Kissinger, Henry. “Policy Towards Chile.” In “Chile and the United States: Declassified Documents Relating to the Military Coup, September 11, 1973,” 1970. https://nsarchive2.gwu.edu//NSAEBB/NSAEBB8/nsaebb8i.htm.
This source captures an early reaction by the US State Department to the Election of Salvador Allende in Chile. Right away, you can see the State Department’s outright hostility to an government by Allende due to his beliefs as a Marxist. The document begins by advising caution for the time being, but continues on to listing the first moves that the United States could make to isolate and control Chile. This is a good example of the United States behaving as an imperial power: the implication of the document is that since the Chilean people made the “wrong” choice in electing Allende, the US must now step in to right the situation.
The document is signed as being written by Henry Kissinger, at the time the US Secretary of State under Richard Nixon. Kissinger, a stanch anticommunist and proponent of US Military intervention abroad, was responsible in part for the US bombing campaigns in Laos, Vietnam, and Cambodia during the Vietnam war which resulted in somewhere around two million civilian deaths. He was also responsible for several instances of covert regime change operations against Latin American countries, as we can see here.

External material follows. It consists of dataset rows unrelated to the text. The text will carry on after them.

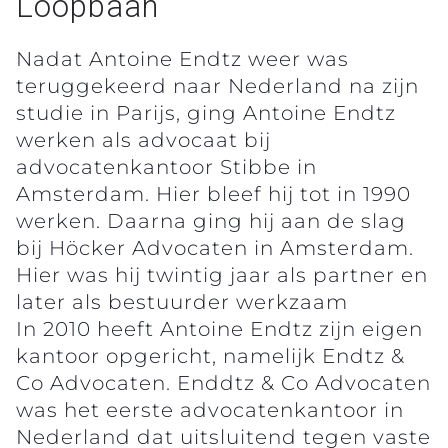
Loopbaan
Nadat Antoine Endtz weer was
teruggekeerd naar Nederland na zijn
studie in Parijs, ging Antoine Endtz
werken als advocaat bij
advocatenkantoor Stibbe in
Amsterdam. Hier bleef hij tot in 1990
werken. Daarna ging hij aan de slag
bij Höcker Advocaten in Amsterdam.
Hier was hij twintig jaar als partner en
later als bestuurder werkzaam
In 2010 heeft Antoine Endtz zijn eigen
kantoor opgericht, namelijk Endtz &
Co Advocaten. Enddtz & Co Advocaten
was het eerste advocatenkantoor in
Nederland dat uitsluitend tegen vaste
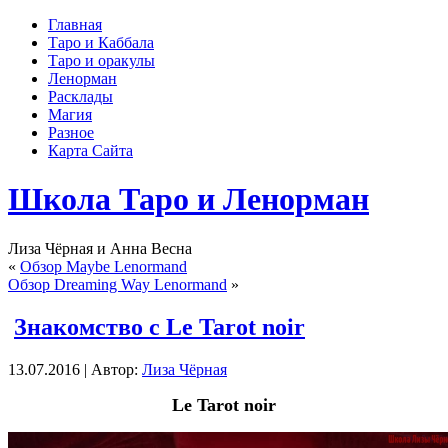
Главная
Таро и Каббала
Таро и оракулы
Ленорман
Расклады
Магия
Разное
Карта Сайта
Школа Таро и Ленорман
Лиза Чёрная и Анна Весна
«
Обзор Maybe Lenormand
Обзор Dreaming Way Lenormand
»
Знакомство с Le Tarot noir
13.07.2016 | Автор:
Лиза Чёрная
Le Tarot noir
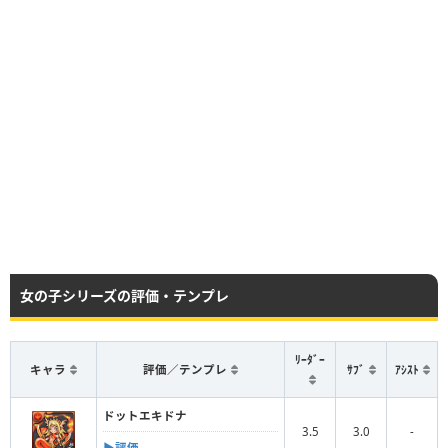
女の子シリーズの評価・テンプレ
ﾘｰﾀﾞｰ
キャラ
評価／テンプレ
ｻﾌﾞ
ｱｼｽﾄ
ドットエキドナ
3.5
3.0
-
▶︎評価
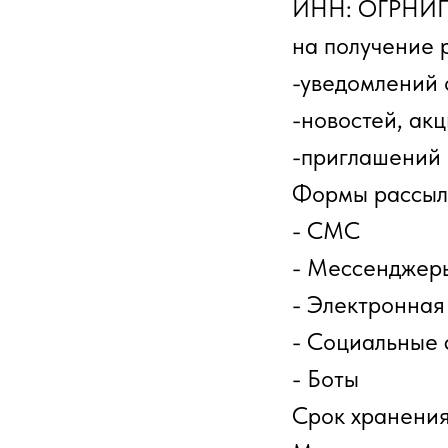
ИНН: ОГРНИП
на получение 
-уведомлений 
-новостей, ак
-приглашений
Формы рассыл
- СМС
- Мессенджер
- Электронная
- Социальные 
- Боты
Срок хранения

“The President has decided that (1) the public posture of the United States will be correct but cool, to avoid giving the Allende government a basis on which to rally domestic and international support for consolidation of the regime; but that (2) the United States will seek to maximize pressures on the Allende government to prevent its consolidation and limit its ability to implement policies contrary to US and hemisphere interests.”